Data from Arizona and Illinois are available to test the FBI procedures that courts are expected to use. In testing for how many matches were found for nine markers, the statistical expectation on the FBI bias is the product of the probability and the data base size. The FBI position is testable and was tested. In Arizona, in a data base of 65,000, where about two matches were expected, 122 matches were found. A Chicago data base of 233,000 profiles, where about seven matches were expected on FBI procedures, a whopping 902 were found. There is something badly wrong in paradise if FBI statistics bear so little relation to reality.

The FBI will not allow their data base to be published for comment or testing. Their reasoning is that it would violate individual confidentiality and would also clog up their computers if they answered every such request. In the first place it is not necessary to release individual names to do effective searches. Secondly, a single search would only take minutes, and would not have to be repeated more than a few times to accurately assess actual marker pairing frequencies. Politics, not justice is the problem.

For the record, combination theory alone, with no other assumptions, provides expectations within less than three multiples for both the Arizona and Chicago results, in sharp contrast with the FBI differences of a hundred multiples or so. This is a huge discrepancy, but it is easily accounted for by the lack of randomness and presence of family trees in the data base. The FBI results would be laughable, if lives and reputations were not at stake.

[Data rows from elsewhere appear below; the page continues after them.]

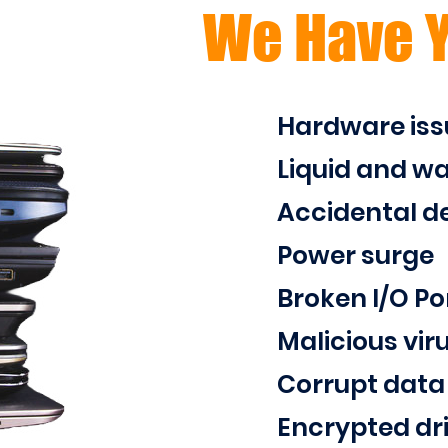
We Have 
Hardware iss
Liquid and w
Accidental de
Power surge
Broken I/O Po
Malicious vir
Corrupt data
Encrypted dr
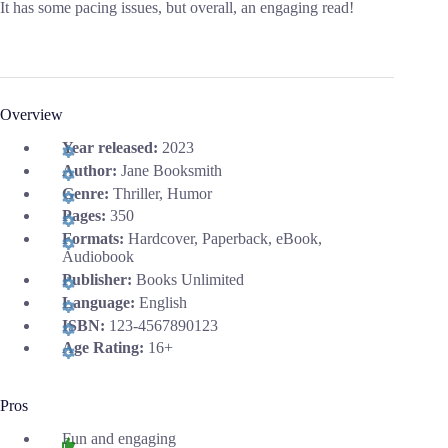
It has some pacing issues, but overall, an engaging read!
Overview
Year released:
2023
Author:
Jane Booksmith
Genre:
Thriller, Humor
Pages:
350
Formats:
Hardcover, Paperback, eBook,
Audiobook
Publisher:
Books Unlimited
Language:
English
ISBN:
123-4567890123
Age Rating:
16+
Pros
Fun and engaging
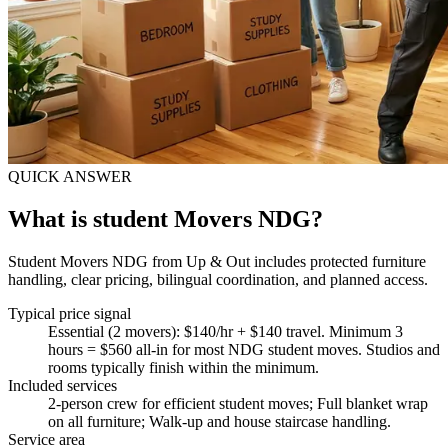
QUICK ANSWER
What is student Movers NDG?
Student Movers NDG from Up & Out includes protected furniture
handling, clear pricing, bilingual coordination, and planned access.
Typical price signal
Essential (2 movers): $140/hr + $140 travel. Minimum 3
hours = $560 all-in for most NDG student moves. Studios and
rooms typically finish within the minimum.
Included services
2-person crew for efficient student moves; Full blanket wrap
on all furniture; Walk-up and house staircase handling
.
Service area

Why bureaucrats take these positions is stunning on the one hand, but business as usual on the other. History is replete with similar situations. In our time, global warming is a similar form of denial. So also for form coming ahead of substance, myth presiding over science, the existence of corporations too large to fail, that "fact" that women cannot be trusted with their own morality and ethics, that racial differences are significant and grounds for maltreatment, that Homo sapiens is unique in all ways that count and no other species matters, that "America First" is God's command. Is any of that justice? Hardly.

The Science article is a letter edited by Jennifer Sills. The letter has 39 signers with Dan Krane of Wayne State University the lead author. The other 38 signers include individuals, universities, institutes, government officials, and public defenders.

Obama promised an open government, but so far that promise has been far too selective. The FBI has done and still does great work. But justice for all is not their byword. Denial at worst, defensiveness at best, seems to be endemic. And so we will believe--until proven otherwise.